Holding services in a tent, Austin began a ministry at Macclesfield. From 1844 he had regular preaching stations: at Echunga in Walter Duffield's house; at Mount Barker in Denman McFarlane's barn; at Strathalbyn, where a church was built in 1844 and he held services every two weeks; and at Bugle Range's, at a place later called Zion's Hill. In his religious work he collaborated with Thomas Stow. A stone chapel was built at Macclesfield, on land granted by the trustees of George Davenport, the foundation stone being laid in 1848.

==Family==
Austin married, firstly or secondly, in 1826, Margaret Young, daughter of Edward Young. She died in 1840, aged 36, leaving him a family of seven children.

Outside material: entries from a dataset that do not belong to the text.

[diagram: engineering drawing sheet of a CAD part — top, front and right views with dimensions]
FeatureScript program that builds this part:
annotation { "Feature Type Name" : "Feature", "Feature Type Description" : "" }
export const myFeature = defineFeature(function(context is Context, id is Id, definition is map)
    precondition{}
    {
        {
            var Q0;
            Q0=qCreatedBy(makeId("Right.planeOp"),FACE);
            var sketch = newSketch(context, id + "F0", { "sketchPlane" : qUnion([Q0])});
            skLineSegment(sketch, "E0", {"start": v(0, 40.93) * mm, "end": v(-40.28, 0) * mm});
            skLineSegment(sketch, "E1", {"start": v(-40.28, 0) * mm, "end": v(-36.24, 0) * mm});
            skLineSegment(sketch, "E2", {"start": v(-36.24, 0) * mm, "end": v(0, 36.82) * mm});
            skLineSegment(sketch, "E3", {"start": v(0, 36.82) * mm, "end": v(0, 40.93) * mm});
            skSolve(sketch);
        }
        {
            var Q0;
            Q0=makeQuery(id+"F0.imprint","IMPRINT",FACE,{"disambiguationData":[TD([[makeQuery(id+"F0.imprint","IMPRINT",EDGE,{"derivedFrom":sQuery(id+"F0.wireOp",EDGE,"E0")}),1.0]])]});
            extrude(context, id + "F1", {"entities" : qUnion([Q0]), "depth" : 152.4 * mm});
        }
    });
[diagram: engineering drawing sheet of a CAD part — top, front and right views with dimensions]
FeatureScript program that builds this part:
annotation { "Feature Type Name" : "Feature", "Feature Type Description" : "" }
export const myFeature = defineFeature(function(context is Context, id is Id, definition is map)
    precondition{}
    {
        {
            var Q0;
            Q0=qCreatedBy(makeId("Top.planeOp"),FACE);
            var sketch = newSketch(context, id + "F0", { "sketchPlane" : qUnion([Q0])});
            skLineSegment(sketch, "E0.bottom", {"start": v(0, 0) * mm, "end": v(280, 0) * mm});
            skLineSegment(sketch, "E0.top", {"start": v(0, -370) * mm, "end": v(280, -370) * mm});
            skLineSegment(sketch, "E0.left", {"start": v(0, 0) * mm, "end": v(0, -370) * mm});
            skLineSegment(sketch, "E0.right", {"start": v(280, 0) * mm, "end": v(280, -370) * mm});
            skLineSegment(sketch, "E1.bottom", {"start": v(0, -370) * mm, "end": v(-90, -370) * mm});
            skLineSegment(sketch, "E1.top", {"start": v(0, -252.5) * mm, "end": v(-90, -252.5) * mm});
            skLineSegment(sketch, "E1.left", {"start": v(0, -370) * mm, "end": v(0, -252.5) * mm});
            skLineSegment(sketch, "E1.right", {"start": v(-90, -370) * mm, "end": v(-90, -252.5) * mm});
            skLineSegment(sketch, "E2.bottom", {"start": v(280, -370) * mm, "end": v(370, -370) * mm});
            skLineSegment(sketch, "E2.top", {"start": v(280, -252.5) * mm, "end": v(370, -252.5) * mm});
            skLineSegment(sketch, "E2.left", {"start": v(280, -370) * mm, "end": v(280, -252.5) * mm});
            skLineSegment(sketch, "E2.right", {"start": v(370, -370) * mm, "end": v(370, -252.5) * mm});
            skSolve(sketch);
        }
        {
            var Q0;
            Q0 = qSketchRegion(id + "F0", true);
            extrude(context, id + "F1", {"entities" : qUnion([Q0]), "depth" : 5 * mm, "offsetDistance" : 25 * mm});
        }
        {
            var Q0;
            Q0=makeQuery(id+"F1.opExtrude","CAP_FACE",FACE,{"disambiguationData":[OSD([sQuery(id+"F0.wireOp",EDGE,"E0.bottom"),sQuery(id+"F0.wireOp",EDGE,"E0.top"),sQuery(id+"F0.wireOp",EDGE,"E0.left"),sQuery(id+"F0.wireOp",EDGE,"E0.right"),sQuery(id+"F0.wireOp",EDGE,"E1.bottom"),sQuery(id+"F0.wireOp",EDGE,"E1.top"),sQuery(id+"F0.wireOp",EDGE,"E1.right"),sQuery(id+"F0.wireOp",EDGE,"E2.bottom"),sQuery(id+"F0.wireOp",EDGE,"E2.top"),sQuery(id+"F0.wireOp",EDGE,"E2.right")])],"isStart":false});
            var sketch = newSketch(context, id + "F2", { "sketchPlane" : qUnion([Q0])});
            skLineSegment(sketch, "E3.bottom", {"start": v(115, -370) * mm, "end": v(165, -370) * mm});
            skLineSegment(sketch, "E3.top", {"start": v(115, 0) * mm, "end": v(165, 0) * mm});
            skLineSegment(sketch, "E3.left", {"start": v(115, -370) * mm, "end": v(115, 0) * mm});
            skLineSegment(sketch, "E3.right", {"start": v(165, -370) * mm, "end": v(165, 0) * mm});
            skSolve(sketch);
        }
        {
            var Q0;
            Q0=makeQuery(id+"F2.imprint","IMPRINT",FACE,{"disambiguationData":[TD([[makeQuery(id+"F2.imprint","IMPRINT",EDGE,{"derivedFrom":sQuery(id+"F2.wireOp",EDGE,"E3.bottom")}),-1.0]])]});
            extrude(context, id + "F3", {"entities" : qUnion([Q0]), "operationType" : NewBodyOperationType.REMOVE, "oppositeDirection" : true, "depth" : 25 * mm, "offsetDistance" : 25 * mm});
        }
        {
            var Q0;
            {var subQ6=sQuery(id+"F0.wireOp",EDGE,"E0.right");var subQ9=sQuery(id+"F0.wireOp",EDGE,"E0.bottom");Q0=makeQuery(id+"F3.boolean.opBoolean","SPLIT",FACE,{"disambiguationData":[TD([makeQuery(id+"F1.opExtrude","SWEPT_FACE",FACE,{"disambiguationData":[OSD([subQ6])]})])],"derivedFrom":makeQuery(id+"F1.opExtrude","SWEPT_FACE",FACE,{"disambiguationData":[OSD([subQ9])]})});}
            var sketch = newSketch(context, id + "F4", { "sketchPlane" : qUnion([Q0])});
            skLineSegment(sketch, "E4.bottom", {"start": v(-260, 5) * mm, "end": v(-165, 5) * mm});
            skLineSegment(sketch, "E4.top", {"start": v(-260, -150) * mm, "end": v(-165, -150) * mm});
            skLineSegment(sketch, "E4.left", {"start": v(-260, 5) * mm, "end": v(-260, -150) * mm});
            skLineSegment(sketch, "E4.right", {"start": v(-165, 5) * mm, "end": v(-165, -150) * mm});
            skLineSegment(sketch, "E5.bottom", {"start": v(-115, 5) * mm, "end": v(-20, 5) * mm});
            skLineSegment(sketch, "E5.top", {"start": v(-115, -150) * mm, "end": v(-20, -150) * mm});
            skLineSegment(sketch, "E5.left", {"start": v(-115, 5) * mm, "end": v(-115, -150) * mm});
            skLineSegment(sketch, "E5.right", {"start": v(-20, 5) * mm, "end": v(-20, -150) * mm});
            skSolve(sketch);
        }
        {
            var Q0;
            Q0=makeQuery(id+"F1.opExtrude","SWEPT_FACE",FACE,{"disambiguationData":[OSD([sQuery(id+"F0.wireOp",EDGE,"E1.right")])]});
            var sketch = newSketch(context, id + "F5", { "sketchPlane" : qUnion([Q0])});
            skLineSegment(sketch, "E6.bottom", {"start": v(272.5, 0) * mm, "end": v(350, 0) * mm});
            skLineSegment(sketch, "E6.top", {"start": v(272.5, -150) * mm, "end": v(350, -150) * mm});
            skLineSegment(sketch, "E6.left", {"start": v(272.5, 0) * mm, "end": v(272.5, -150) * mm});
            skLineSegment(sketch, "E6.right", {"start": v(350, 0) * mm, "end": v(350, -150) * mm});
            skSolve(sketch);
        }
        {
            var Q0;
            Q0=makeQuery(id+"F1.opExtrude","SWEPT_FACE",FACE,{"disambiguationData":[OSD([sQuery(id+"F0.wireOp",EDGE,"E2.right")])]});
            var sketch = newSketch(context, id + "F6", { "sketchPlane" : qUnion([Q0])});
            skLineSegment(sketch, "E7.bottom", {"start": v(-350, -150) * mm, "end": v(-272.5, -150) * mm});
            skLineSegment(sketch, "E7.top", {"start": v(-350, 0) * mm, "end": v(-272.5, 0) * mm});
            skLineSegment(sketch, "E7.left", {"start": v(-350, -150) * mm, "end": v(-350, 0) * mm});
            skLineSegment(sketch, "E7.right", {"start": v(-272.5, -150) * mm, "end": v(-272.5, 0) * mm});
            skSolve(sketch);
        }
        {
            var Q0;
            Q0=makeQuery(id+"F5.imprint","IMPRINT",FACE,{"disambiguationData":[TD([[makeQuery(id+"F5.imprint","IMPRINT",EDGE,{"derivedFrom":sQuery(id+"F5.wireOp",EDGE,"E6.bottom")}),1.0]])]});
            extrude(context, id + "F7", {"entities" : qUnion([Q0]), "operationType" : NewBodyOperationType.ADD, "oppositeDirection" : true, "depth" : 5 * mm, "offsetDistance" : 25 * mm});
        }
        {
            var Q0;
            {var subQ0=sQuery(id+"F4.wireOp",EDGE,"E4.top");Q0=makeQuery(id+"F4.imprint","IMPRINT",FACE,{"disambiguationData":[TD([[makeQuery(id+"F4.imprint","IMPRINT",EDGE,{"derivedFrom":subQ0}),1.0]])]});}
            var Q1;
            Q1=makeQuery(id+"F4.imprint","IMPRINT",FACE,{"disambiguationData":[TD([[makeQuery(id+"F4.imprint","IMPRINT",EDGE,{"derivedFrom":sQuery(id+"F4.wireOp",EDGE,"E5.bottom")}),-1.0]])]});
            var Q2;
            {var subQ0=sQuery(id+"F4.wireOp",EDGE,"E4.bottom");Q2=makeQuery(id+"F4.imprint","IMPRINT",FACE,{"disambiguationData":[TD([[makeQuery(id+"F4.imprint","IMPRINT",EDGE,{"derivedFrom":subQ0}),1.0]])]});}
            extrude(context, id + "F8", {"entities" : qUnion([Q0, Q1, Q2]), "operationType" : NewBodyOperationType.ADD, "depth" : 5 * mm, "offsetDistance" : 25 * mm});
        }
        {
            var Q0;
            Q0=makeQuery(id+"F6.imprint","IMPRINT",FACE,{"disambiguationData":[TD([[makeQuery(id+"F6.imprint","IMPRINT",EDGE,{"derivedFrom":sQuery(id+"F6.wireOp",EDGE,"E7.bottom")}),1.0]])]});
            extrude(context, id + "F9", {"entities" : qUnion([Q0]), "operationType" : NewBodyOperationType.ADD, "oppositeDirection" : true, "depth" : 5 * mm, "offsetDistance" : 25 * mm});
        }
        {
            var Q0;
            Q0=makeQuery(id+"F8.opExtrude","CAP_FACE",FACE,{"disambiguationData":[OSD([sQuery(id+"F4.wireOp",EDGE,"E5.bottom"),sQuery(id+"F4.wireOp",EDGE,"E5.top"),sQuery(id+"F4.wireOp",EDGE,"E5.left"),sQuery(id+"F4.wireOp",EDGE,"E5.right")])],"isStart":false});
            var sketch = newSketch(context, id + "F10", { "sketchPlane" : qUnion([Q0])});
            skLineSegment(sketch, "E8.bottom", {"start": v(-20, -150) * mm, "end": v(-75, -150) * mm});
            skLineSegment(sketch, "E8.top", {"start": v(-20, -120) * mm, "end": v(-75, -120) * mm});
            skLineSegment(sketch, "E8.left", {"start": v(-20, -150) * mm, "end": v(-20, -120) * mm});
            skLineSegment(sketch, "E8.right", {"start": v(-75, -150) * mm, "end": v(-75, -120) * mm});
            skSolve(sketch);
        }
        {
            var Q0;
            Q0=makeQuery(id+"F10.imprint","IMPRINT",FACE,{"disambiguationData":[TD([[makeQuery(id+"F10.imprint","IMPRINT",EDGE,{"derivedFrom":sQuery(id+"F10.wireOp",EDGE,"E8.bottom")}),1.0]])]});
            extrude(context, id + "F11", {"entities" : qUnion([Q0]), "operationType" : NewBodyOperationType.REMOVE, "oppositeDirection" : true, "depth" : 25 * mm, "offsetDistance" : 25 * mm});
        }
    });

Austin in 1841 married at Finsbury Chapel, with Alexander Fletcher officiating, Matilda Lashbrooke. She was the daughter of the late John Lashbrooke, of Trinity Square Gardens, Tower Hill. She died at Lashbrooke in 1871. He married again, in 1872, to Phoebe Davies Hinton, fourth daughter of John Howard Hinton.

When he came to Australia in 1843, Austin had eight children with him.

- His daughter Mary Eliza married in 1847 Alexander Lang Elder, founder of Elder & Co.
- His son John Baptist Austin IV (died 1896) was a journalist and mining expert, one-time partner of H. W. de Mole.
- Edward Austin (1836–1915), left manuscript memoirs describing his life, including contact with Aboriginal people at Coorong. They also cover demographic effects of the Victorian gold rush. He recalled the initial times as hard, with "rough tents to sleep in" as typical. His son Alfred Herbert Austin (1870–1930), pastor at Mosman, married Charlotte Elizabeth Fullerton.
- Edwin Austin (died 1915) married the daughter of the Rev. Samuel Link Harris, minister at Macclesfield and father of Charles Hope Harris.